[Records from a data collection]

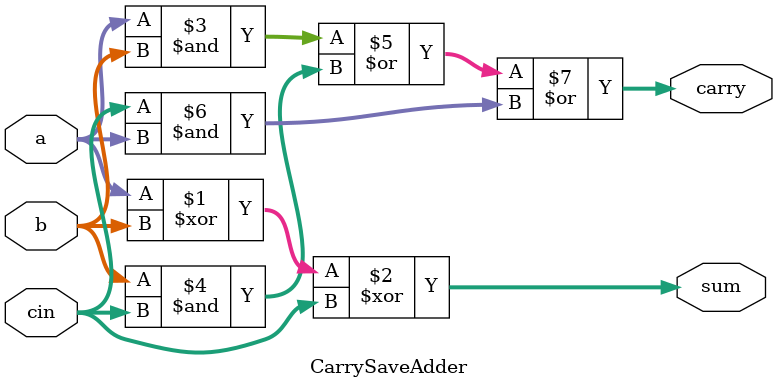
<source format=v>
`timescale 1ns / 1ps


module CarrySaveAdder(a, b, cin, sum, carry);
    input [7:0] a, b, cin;
    output [7:0] sum, carry;
    assign sum = a ^ b ^ cin;
    assign carry = (a & b) | (b & cin) | (cin & a);
endmodule


</source>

- **The task**
Return all lines above that mention the word "carry".

- **Answer box**
module CarrySaveAdder(a, b, cin, sum, carry);
    output [7:0] sum, carry;
    assign carry = (a & b) | (b & cin) | (cin & a);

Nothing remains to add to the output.